● PROBLEM
In the records below, begin at the line that has "left knee: (933, 593)" and stop after the line that has "right back paw: (803, 636)"; quote those lines verbatim and nothing more.

(Stored items from a collection)
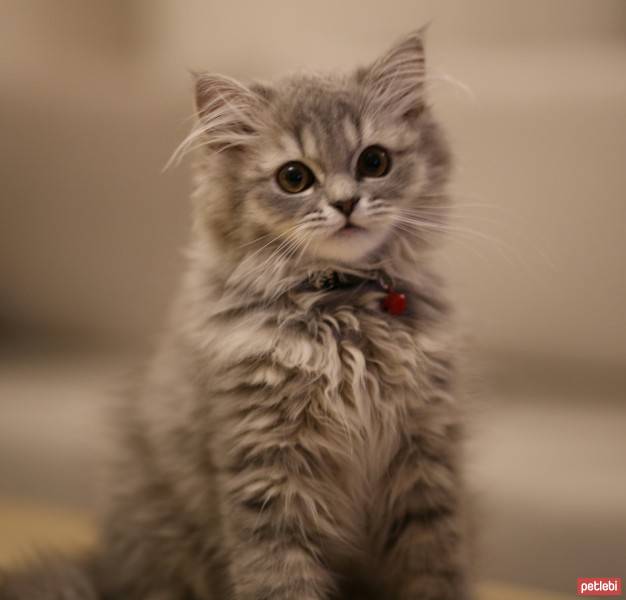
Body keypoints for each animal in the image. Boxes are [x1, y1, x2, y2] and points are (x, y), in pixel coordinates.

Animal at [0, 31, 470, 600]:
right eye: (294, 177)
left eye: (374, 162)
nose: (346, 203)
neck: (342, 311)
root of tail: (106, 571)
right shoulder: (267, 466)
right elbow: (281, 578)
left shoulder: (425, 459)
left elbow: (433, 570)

...

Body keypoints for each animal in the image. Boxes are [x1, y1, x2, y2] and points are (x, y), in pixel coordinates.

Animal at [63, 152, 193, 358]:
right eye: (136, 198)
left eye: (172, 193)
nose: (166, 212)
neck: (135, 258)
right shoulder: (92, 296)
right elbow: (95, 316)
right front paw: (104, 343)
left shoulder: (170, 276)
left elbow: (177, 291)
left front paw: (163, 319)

...

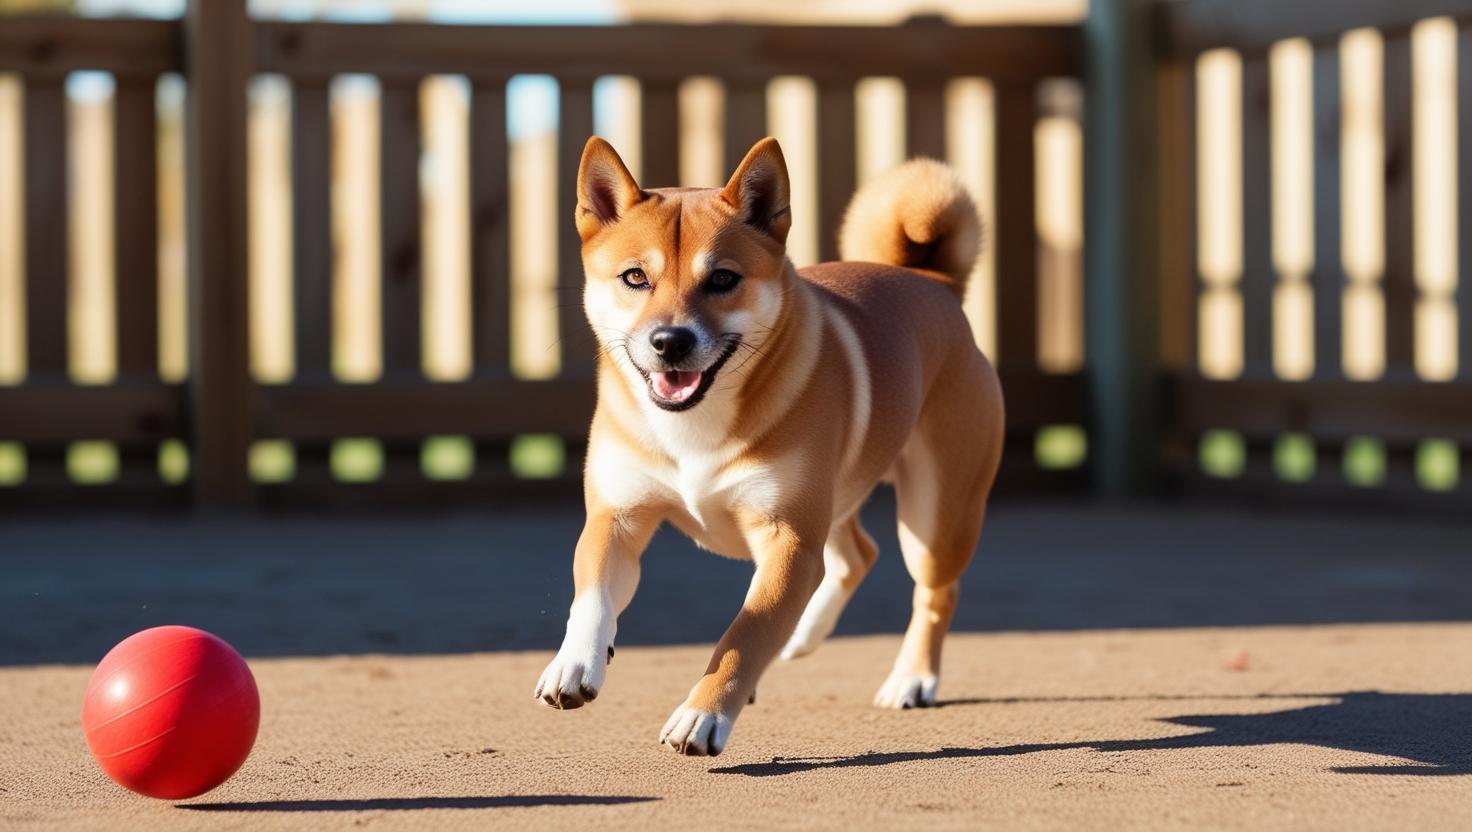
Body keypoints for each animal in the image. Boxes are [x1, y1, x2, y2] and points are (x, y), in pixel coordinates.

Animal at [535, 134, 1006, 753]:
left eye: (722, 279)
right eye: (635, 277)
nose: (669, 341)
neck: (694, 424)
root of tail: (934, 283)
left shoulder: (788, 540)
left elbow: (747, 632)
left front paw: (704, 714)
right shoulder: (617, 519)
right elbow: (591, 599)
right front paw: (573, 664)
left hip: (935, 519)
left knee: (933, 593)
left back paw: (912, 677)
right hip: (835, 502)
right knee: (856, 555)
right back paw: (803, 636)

● RESULT OF THIS TASK
left knee: (933, 593)
left back paw: (912, 677)
right hip: (835, 502)
right knee: (856, 555)
right back paw: (803, 636)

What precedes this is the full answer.